___ DATASET RECORDS

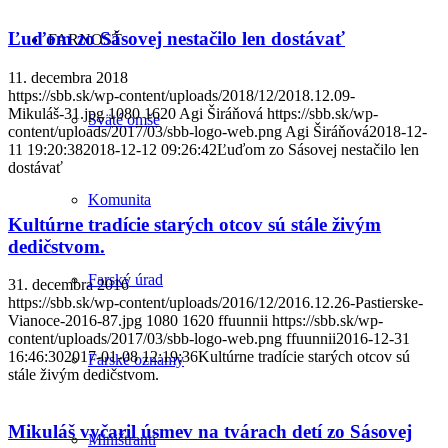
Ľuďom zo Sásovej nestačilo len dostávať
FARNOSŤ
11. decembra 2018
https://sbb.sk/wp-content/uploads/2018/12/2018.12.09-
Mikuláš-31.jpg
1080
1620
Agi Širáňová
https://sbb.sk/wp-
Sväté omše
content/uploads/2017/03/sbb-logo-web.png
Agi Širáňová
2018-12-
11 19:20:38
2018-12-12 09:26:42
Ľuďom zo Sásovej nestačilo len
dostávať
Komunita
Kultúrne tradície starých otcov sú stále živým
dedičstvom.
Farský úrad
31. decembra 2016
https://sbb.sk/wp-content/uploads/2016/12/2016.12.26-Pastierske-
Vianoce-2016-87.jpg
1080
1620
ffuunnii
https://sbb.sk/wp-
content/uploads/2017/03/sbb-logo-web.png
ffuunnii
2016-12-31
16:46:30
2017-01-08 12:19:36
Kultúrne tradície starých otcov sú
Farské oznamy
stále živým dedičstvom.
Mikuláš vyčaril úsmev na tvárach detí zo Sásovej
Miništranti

______
___ DATASET RECORDS

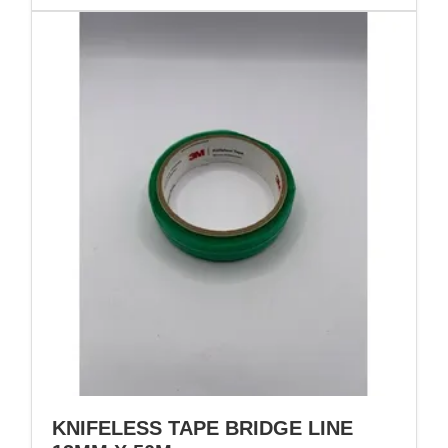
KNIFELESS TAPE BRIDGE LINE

______

◆ WHAT YOU ARE ASKED TO DO
Would you show each line of the listing above that has the string "nestačilo"?

◆ RESPONSE TO THE EXERCISE
Ľuďom zo Sásovej nestačilo len dostávať
Ľuďom zo Sásovej nestačilo len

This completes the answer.